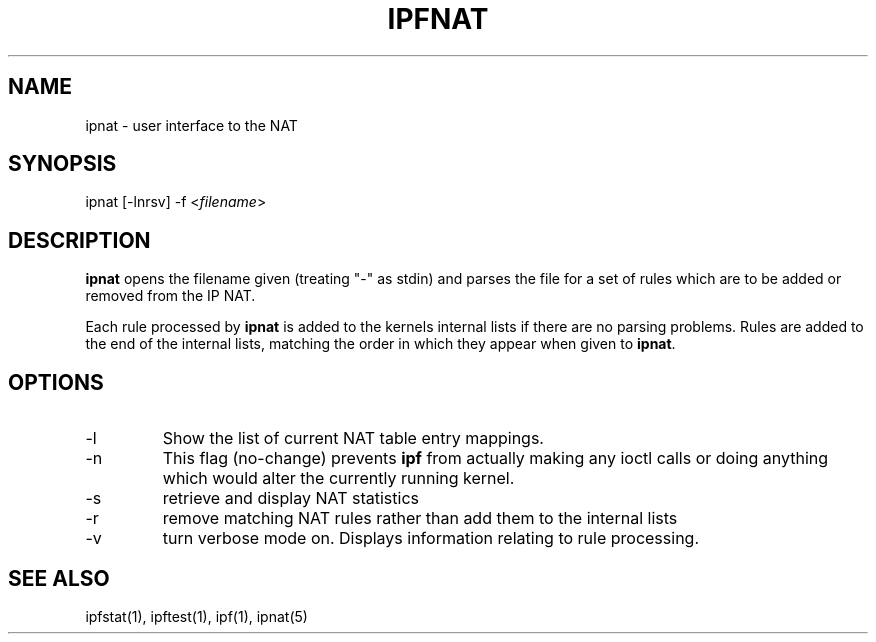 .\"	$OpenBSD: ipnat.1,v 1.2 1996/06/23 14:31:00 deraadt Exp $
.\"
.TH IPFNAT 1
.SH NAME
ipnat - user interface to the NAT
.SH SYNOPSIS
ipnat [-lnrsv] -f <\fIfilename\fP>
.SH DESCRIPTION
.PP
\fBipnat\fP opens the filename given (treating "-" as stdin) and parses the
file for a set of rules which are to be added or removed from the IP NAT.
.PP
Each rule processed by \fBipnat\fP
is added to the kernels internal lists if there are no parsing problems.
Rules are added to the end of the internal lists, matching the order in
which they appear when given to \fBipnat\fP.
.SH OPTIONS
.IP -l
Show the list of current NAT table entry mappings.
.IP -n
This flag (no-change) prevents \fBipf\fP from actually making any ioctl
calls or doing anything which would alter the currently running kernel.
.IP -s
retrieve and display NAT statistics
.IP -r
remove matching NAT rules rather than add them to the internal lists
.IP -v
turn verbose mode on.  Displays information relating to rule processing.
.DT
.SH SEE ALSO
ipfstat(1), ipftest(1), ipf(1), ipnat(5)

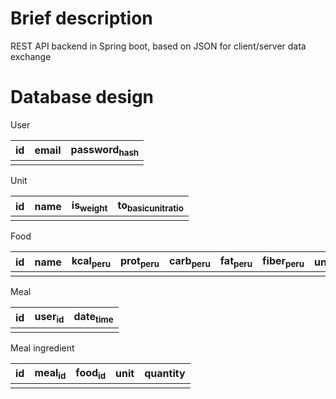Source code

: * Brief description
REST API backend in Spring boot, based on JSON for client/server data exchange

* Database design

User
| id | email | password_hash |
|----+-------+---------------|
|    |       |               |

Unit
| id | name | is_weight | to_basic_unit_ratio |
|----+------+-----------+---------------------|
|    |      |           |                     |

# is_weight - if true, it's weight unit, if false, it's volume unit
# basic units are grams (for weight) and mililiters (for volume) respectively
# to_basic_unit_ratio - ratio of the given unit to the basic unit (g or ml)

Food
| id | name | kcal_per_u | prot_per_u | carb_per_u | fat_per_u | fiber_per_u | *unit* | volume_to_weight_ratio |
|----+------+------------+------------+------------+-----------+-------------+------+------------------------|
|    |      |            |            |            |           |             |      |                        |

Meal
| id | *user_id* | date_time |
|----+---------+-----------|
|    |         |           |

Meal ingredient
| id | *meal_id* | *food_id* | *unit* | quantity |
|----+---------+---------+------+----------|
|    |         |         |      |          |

______________________________

Description of the task: With the images left out, set down every entry exactly.

Exercise result:
 .\"	$OpenBSD: ipnat.1,v 1.2 1996/06/23 14:31:00 deraadt Exp $
.\"
.TH IPFNAT 1
.SH NAME
ipnat - user interface to the NAT
.SH SYNOPSIS
ipnat [-lnrsv] -f <\fIfilename\fP>
.SH DESCRIPTION
.PP
\fBipnat\fP opens the filename given (treating "-" as stdin) and parses the
file for a set of rules which are to be added or removed from the IP NAT.
.PP
Each rule processed by \fBipnat\fP
is added to the kernels internal lists if there are no parsing problems.
Rules are added to the end of the internal lists, matching the order in
which they appear when given to \fBipnat\fP.
.SH OPTIONS
.IP -l
Show the list of current NAT table entry mappings.
.IP -n
This flag (no-change) prevents \fBipf\fP from actually making any ioctl
calls or doing anything which would alter the currently running kernel.
.IP -s
retrieve and display NAT statistics
.IP -r
remove matching NAT rules rather than add them to the internal lists
.IP -v
turn verbose mode on.  Displays information relating to rule processing.
.DT
.SH SEE ALSO
ipfstat(1), ipftest(1), ipf(1), ipnat(5)

Source code

: * Brief description
REST API backend in Spring boot, based on JSON for client/server data exchange

* Database design

User
| id | email | password_hash |
|----+-------+---------------|
|    |       |               |

Unit
| id | name | is_weight | to_basic_unit_ratio |
|----+------+-----------+---------------------|
|    |      |           |                     |

# is_weight - if true, it's weight unit, if false, it's volume unit
# basic units are grams (for weight) and mililiters (for volume) respectively
# to_basic_unit_ratio - ratio of the given unit to the basic unit (g or ml)

Food
| id | name | kcal_per_u | prot_per_u | carb_per_u | fat_per_u | fiber_per_u | *unit* | volume_to_weight_ratio |
|----+------+------------+------------+------------+-----------+-------------+------+------------------------|
|    |      |            |            |            |           |             |      |                        |

Meal
| id | *user_id* | date_time |
|----+---------+-----------|
|    |         |           |

Meal ingredient
| id | *meal_id* | *food_id* | *unit* | quantity |
|----+---------+---------+------+----------|
|    |         |         |      |          |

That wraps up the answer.